Poi i prezzi salgono o così si fa per dire, un euro, un euro e 50, due euro, tre euro, difficilmente quattro euro per poi passare a cinque a salire… si puo’ arrivare anche a cinquanta euro. Oppure all’ articolista vengono offerti i “pacchetti”, una sorta di “prendere o lasciare”, e solitamente l’articolista accetta. Esistono anche siti che offrono gratuitamente l’iscrizione a tutti coloro che mostrano abilità nella scrittura e di conseguenza “ti” propongono diverse candidature.
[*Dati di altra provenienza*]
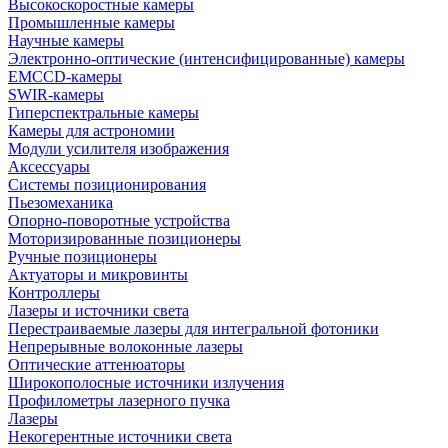
Высокоскоростные камеры
Промышленные камеры
Научные камеры
Электронно-оптические (интенсифицированные) камеры
EMCCD-камеры
SWIR-камеры
Гиперспектральные камеры
Камеры для астрономии
Модули усилителя изображения
Аксессуары
Системы позиционирования
Пьезомеханика
Опорно-поворотные устройства
Моторизированные позиционеры
Ручные позиционеры
Актуаторы и микровинты
Контроллеры
Лазеры и источники света
Перестраиваемые лазеры для интегральной фотоники
Непрерывные волоконные лазеры
Оптические аттенюаторы
Широкополосные источники излучения
Профилометры лазерного пучка
Лазеры
Некогерентные источники света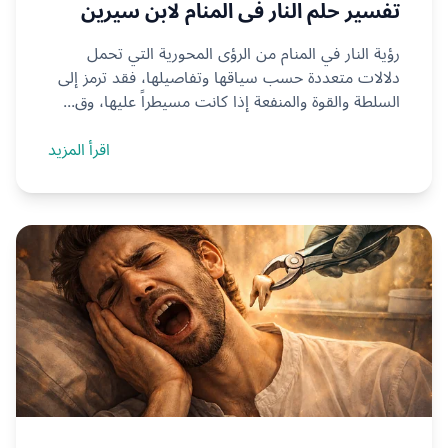
تفسير حلم النار في المنام لابن سيرين
رؤية النار في المنام من الرؤى المحورية التي تحمل
دلالات متعددة حسب سياقها وتفاصيلها، فقد ترمز إلى
السلطة والقوة والمنفعة إذا كانت مسيطراً عليها، وق...
اقرأ المزيد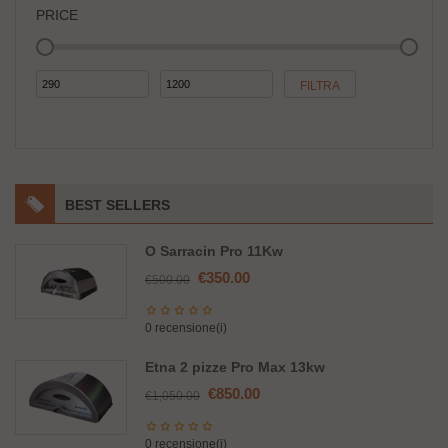
PRICE
Prezzo
Prezzo
FILTRA
Min
Max
BEST SELLERS
O Sarracin Pro 11Kw
Il
Il
€
350.00
€
500.00
prezzo
prezzo
originale
attuale
0 recensione(i)
era:
è:
€500.00.
€350.00.
Etna 2 pizze Pro Max 13kw
Il
Il
€
850.00
€
1,050.00
prezzo
prezzo
originale
attuale
0 recensione(i)
era:
è: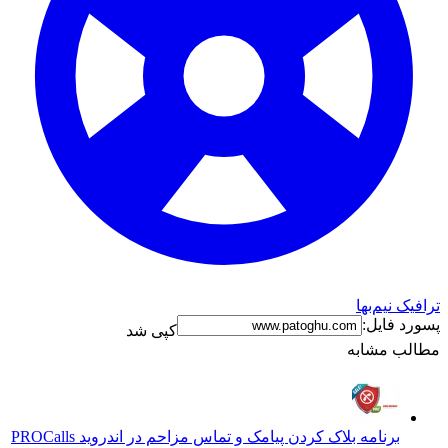
ترافیک نیم‌بها
پسورد فایل:
کپی شد
مطالب مشابه
برنامه بلاک کردن پیامک و تماس مزاحم در اندروید PRO
Calls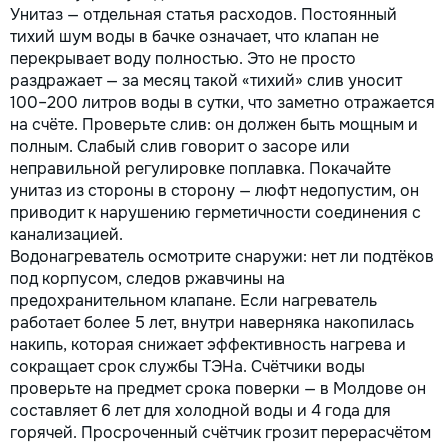
Унитаз — отдельная статья расходов. Постоянный
тихий шум воды в бачке означает, что клапан не
перекрывает воду полностью. Это не просто
раздражает — за месяц такой «тихий» слив уносит
100–200 литров воды в сутки, что заметно отражается
на счёте. Проверьте слив: он должен быть мощным и
полным. Слабый слив говорит о засоре или
неправильной регулировке поплавка. Покачайте
унитаз из стороны в сторону — люфт недопустим, он
приводит к нарушению герметичности соединения с
канализацией.
Водонагреватель осмотрите снаружи: нет ли подтёков
под корпусом, следов ржавчины на
предохранительном клапане. Если нагреватель
работает более 5 лет, внутри наверняка накопилась
накипь, которая снижает эффективность нагрева и
сокращает срок службы ТЭНа. Счётчики воды
проверьте на предмет срока поверки — в Молдове он
составляет 6 лет для холодной воды и 4 года для
горячей. Просроченный счётчик грозит перерасчётом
In questo caso va anche meglio, ovviamente se davvero ti viene assegnato un lavoro (chissà perchè i lavori mediamente vengono assegnati sempre agli stessi…, un caso?).

Oggi dicono che se vuoi guadagnare devi aprirti un sito ed iniziare a scrivere guide ed e-book, vero… da che parte iniziare? Questo te lo spiego domani… o in un altro post!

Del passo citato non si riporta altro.